Vice-Chancellor's Update, 29 May 2015
Sailing for Liberty's Sweet Shore
The title of one of my favourite folk songs by John Doyle is 'Sailing for Liberty's Sweet Shore'. It is a song which is often associated with the journey from the old world of Europe to the possibility of America. When I listened to it last, I was on a bus moving across Kentucky thinking about immigration in the 19th century.
For those who don't know the song, it tells of the cost of a one-way voyage to a new life. In one verse, we hear how a child of an Irish immigrant dies and is thrown overboard after a short prayer.
We cannot watch the news today without realising that this song is far more than the voice of history. I am even more moved by its lyrics now, when I think of the multitude of people who are trying to reach the Island of Lampedusa, people I first heard about from one of our own academic researchers. What would the Sicilian Aristocrat the 'Leopard' - who took his name from that Island - think of us leaving people to die short of his island's shores?
The story of human society is so often one of migration. On the coach I reflected on how the immigrants from Ireland to the U.S., once despised, are now quite rightly seen as brave pioneers who had to withstand so many hardships to live on 'Liberty's sweet shores'. The power of the US as a nation owes so much to them, and they are proud of the heritage they carried with them.
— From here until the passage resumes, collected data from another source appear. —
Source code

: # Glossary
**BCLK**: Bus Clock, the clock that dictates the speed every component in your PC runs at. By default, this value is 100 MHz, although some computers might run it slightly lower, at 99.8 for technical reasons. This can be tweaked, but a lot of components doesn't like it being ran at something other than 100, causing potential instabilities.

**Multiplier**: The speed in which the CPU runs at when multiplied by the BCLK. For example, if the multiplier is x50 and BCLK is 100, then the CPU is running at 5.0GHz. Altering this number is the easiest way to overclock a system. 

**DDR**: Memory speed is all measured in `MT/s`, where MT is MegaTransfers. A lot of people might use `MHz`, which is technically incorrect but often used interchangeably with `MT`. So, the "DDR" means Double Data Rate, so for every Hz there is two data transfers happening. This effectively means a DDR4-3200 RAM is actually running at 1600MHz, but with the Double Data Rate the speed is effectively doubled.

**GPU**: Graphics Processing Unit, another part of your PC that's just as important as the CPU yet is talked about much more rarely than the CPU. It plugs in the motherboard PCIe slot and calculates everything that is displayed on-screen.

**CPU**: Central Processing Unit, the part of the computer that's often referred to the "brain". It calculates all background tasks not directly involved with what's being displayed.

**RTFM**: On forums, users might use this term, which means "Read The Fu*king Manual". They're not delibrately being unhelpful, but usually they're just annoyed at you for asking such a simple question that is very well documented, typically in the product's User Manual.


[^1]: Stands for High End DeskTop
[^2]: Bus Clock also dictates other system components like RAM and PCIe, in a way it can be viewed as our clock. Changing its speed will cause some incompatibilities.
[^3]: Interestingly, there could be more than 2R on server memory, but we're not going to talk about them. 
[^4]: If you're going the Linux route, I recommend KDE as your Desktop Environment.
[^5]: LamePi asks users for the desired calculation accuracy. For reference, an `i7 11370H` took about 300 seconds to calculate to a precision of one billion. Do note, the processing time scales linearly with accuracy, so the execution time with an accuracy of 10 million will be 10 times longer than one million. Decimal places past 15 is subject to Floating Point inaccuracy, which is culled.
Yet America is also still grappling with questions of identity. A few days before, I had been in Memphis - across the state border in Tennessee. It was there that another group were reaching for freedom and a better world, courageous African-Americans who were aiming for a dream and who had lost their leader Martin Luther King in a murder. Now memorialised with a great statue in Washington DC, he is the object of deep reverence. But the struggle for civil rights, it seems, is not finally over, despite America freely voting for its first black President. Freedom's shores can elude us. Our perceptions can be trapped by our fears.
And now our own country is wracked by thoughts of immigrants - how to reduce numbers, stop a 'flood'. The upcoming vote on EU membership promised in the Queen's Speech this week will be defining in many ways.
What do we as universities - as people - have to say about that?
Academia is nothing if it is narrow. Ideas are not separate from people, and they travel with them and always have. From Egypt and India, from Syria and Spain, from China and Africa.
This is especially true in our own times. Consider the giants of so many disciplines. How many of them made their contribution in countries and languages which were not those they were born into? And it is particularly true of the UK, surely a nation which has absorbed and sometimes appropriated from all over the world. We simply must remember how important immigrants are to our country.
In his short but powerful new book, What have the immigrants ever done for us? Kelvin MacKenzie blasts out a truth he now knows he should have proclaimed when he was editor of the UK's most read tabloid. Do read it for an excellent vade mecum of pro-immigration studies.
What has this got to do with us?
We have a generation of scholars who came to the UK, particularly from Europe, because they wanted to join our academic life and vision. They have done great things for this University and their adopted home. They are part of us. Which is why I think it is important that we make sure our colleagues from across the world know how much we appreciate them. They have had to withstand the onslaught of balmy Yorkshire weather. Please let's value their commitment to us and make sure they know that we want them to stay with us.
We need to do this because it is right, but also because what we perhaps took for granted about our future is now being questioned. In my role as Vice-Chancellor, I will be trying with others to help make sure our European colleagues in particular are clear on how much we appreciate them. I would not want my children to look back and ask what we did when faced with these dangers.
History charges us to think beyond the immediate, and to remember the lessons which have been hard won by those who travelled before us. Universities are also places which reach, albeit in a less perilous way, for freedom's shore. We should not take for granted what this means in our own time - if we could only ask ourselves if our descendants would be proud of what we think and do today.
On my coach trip in the American South I heard the music of aspiration with its roots from all over the world, and thought of the people who had made it. One was Ben E King who famously asked people to 'Stand By Me' - a song inspired by a spiritual which our students chose to accompany their shared pictures of friendship without borders.
Our University should stand with values and people who have crossed international boundaries, and I would ask for the support of our staff and students as I do so. Our future must be neither narrow nor fragmented.
The song faded as we arrived at Abraham Lincoln's memorial and I remembered his words: "A house divided cannot stand."